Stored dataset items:
=-=-=
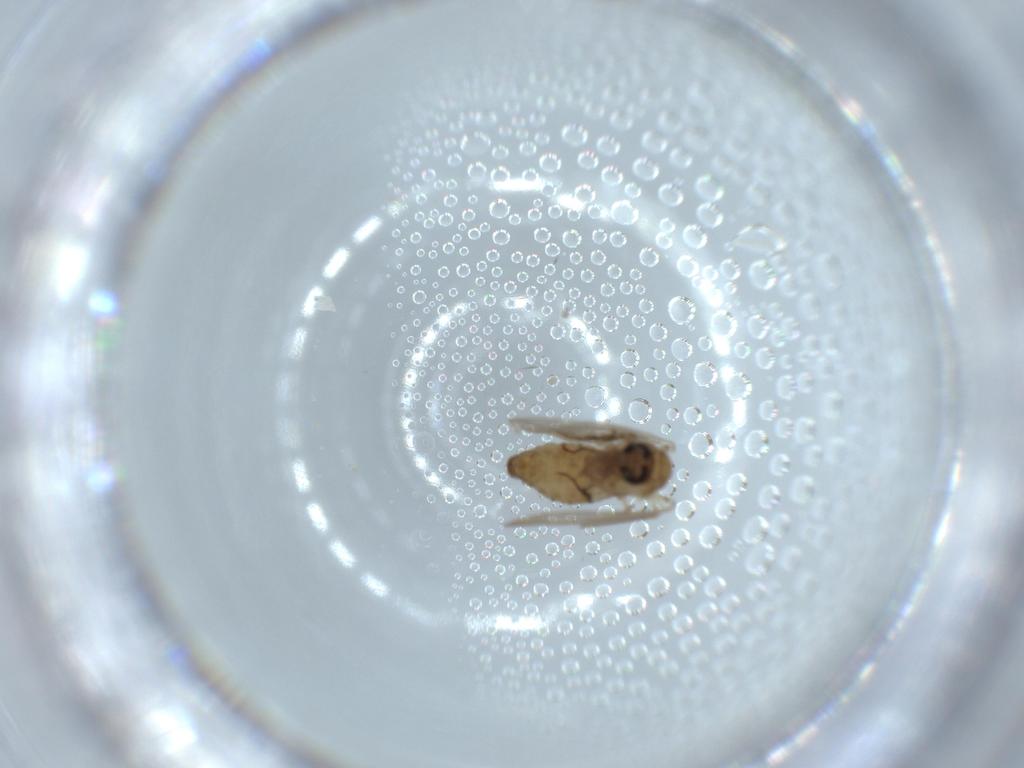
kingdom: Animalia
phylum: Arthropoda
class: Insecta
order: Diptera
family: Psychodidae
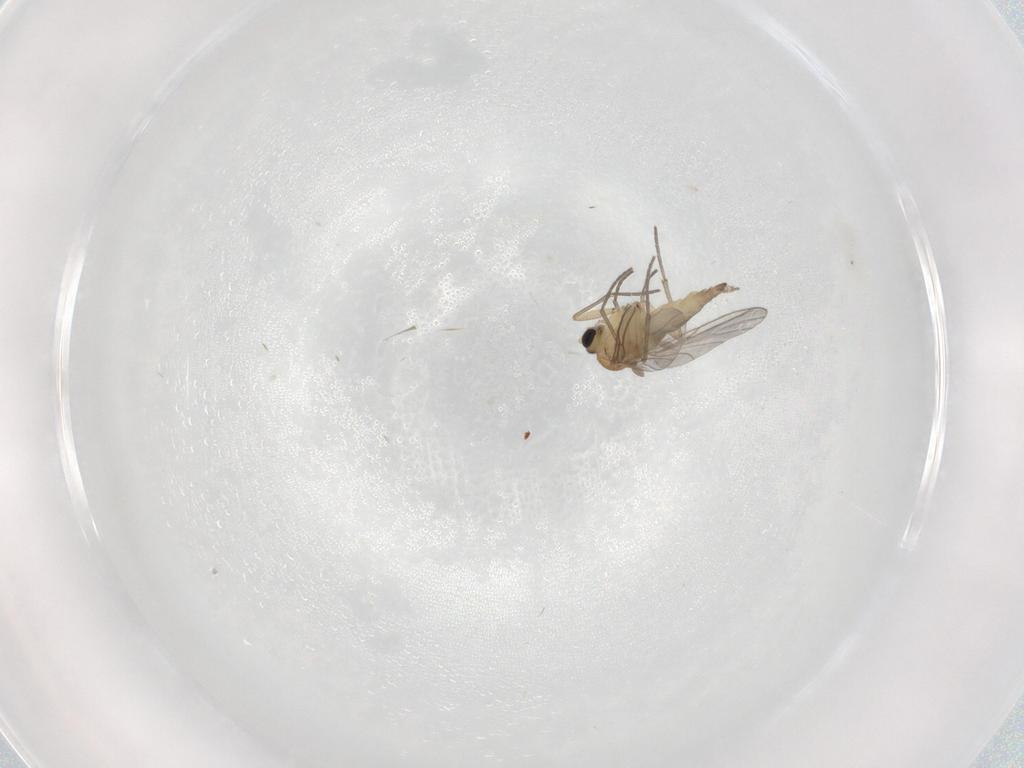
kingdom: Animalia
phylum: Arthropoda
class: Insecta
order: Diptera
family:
=-=-=
WHAT NEEDS TO BE DONE: Repeat the text lines of every item above word for word, leaving out the pictures.

FINAL RESULT:
kingdom: Animalia
phylum: Arthropoda
class: Insecta
order: Diptera
family: Psychodidae
kingdom: Animalia
phylum: Arthropoda
class: Insecta
order: Diptera
family:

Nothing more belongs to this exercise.